1. 문제의식: 모델은 “알지만 말하지 않는다”

이 논문의 출발점은 Generation–Discrimination Gap (G-D gap) 입니다.

Generation accuracy: 모델이 실제로 생성한 답변의 정확성
Probe accuracy: 중간 activation을 사용해 “이 답이 진실인가?”를 분류하는 정확성

LLaMA-7B + TruthfulQA에서:

Generation 정확도 ≈ 30%
Probe 정확도 ≈ 70%+

👉 모델 내부에는 ‘진실 여부’ 정보가 존재하지만, decoding 과정에서 그것이 제대로 반영되지 않는다는 강한 증거를 제시합니다

2. 핵심 아이디어: Inference-Time Intervention (ITI)

한 줄 요약

“진실과 강하게 상관된 attention head의 activation을, inference 중에 살짝 밀어준다.”

중요한 점

❌ 파라미터 업데이트 없음 (no finetuning)
❌ RLHF 없음
✅ Inference-time activation editing
✅ 매우 적은 supervision (수십~수백 샘플)

3. 방법론 핵심 구조

3.1 어디를 조작하나? → Attention head level

Transformer의 attention을 다음처럼 해석합니다:

x_{l+1} = x_l + \sum_{h=1}^{H} Q_l^h(\text{Att}_l^h(P_l^h x_l))

각 attention head 출력 $x_l^h$ 를 residual stream에 더함
ITI는 Att 이후, Q 이전의 head activation 공간을 조작

👉 Residual 전체가 아니라, “선별된 head만” 조작 → minimal intervention

3.2 Truthful Head 찾기 (Probing)

TruthfulQA의 (Q, A, y) 데이터로
각 (layer l, head h)에 대해 linear probe 학습:

p(x_l^h) = \sigma(\langle \theta_l^h, x_l^h \rangle)

validation accuracy로 head ranking
상위 K개 head만 선택

👉 중요한 관찰:

대부분 head는 random 수준
소수의 head만 truthfulness와 강하게 연관

3.3 어느 방향으로 미는가? (Steering direction)

논문은 3가지 방향을 비교:

Probe weight direction (결정경계 법선)
Mass mean shift (false → true 평균 벡터)
CCS direction (Burns et al.)

👉 Mass mean shift가 가장 안정적 & 성능 우수

3.4 실제 Intervention 수식

선택된 head에 대해:

x_{l+1} = x_l + \sum_h Q_l^h(\text{Att}_l^h(P_l^h x_l) + \alpha \sigma_l^h \theta_l^h)
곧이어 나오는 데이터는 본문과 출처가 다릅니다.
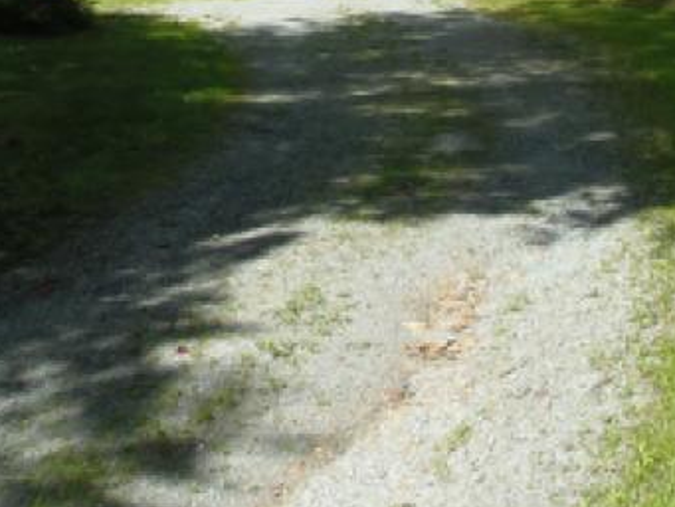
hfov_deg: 25.6
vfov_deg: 19.0
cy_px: -150
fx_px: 1404
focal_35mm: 72
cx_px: 685
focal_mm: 4.3
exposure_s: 1/640
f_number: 2.9
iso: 64
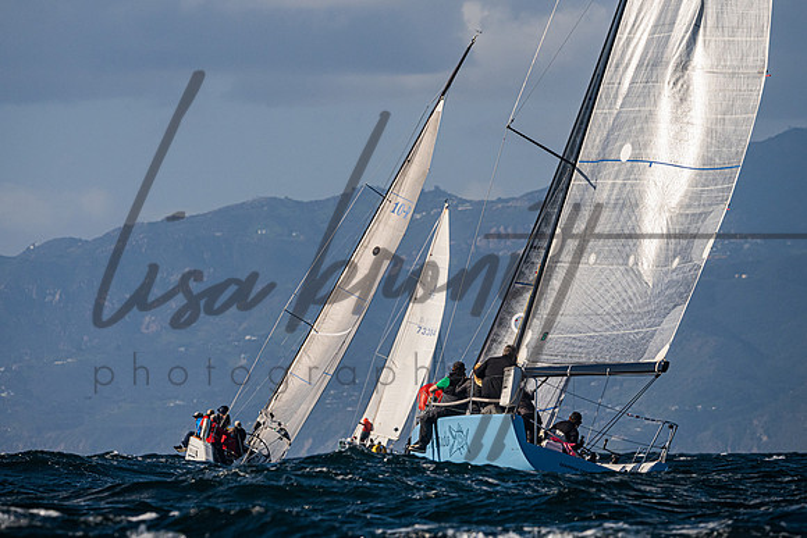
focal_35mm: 369
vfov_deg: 3.7
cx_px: 376
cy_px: 177
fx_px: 8270
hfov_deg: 5.6
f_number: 6.3
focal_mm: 270
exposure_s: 1/5000
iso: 320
$\alpha$ : intervention strength
$\sigma_l^h$ : 해당 방향의 표준편차
autoregressive decoding 매 토큰마다 반복

4. 실험 결과 (중요 수치)

4.1 TruthfulQA (Generation)

Model	True*Info
LLaMA-7B	30.5
LLaMA-7B + ITI	43.5
Alpaca	32.5
Alpaca + ITI	65.1
Vicuna	51.5
Vicuna + ITI	74.0

→ instruction tuning 위에 얹어도 큰 개선

4.2 Trade-off: Truthfulness vs Helpfulness

α ↑ → 진실 ↑
그러나 “I have no comment” 증가
Upside-down U shape

👉 Safety / helpfulness trade-off를 명시적으로 조절 가능

4.3 Generalization (OOD)

TruthfulQA에서 찾은 direction을 그대로 적용:

Dataset	Base	+ITI
Natural Questions	46.6	51.3
TriviaQA	89.6	91.1
MMLU	35.7	40.2

→ Overfitting 아님을 실증

5. 왜 이 논문이 중요한가? (해석적 관점)

(1) “Truth neuron / truth subspace”의 실증

Truthfulness가 선형 분리 가능
단일 방향이 아니라 subspace 구조

(2) Steering ≠ Finetuning

RLHF의 “행동 학습”이 아니라
이미 존재하는 내부 지식의 readout 문제로 해석

(3) 이후 연구에 미친 영향

Activation steering (CAA, SADI, PID steering)
Circuit-level truth editing
Inference-time safety control 계열 연구의 시초

6. 한계점 (중요)

TruthfulQA 정의에 강하게 의존
“truth ≠ correctness in all contexts”
Helpfulness 저하 가능
메커니즘적 설명은 아직 부족 (head가 왜 truth인지?)

아래에서는 ITI (Inference-Time Intervention) 논문의 **방법론(Methodology)**만을, 수식·설계 선택·알고리즘 흐름 중심으로 정리합니다.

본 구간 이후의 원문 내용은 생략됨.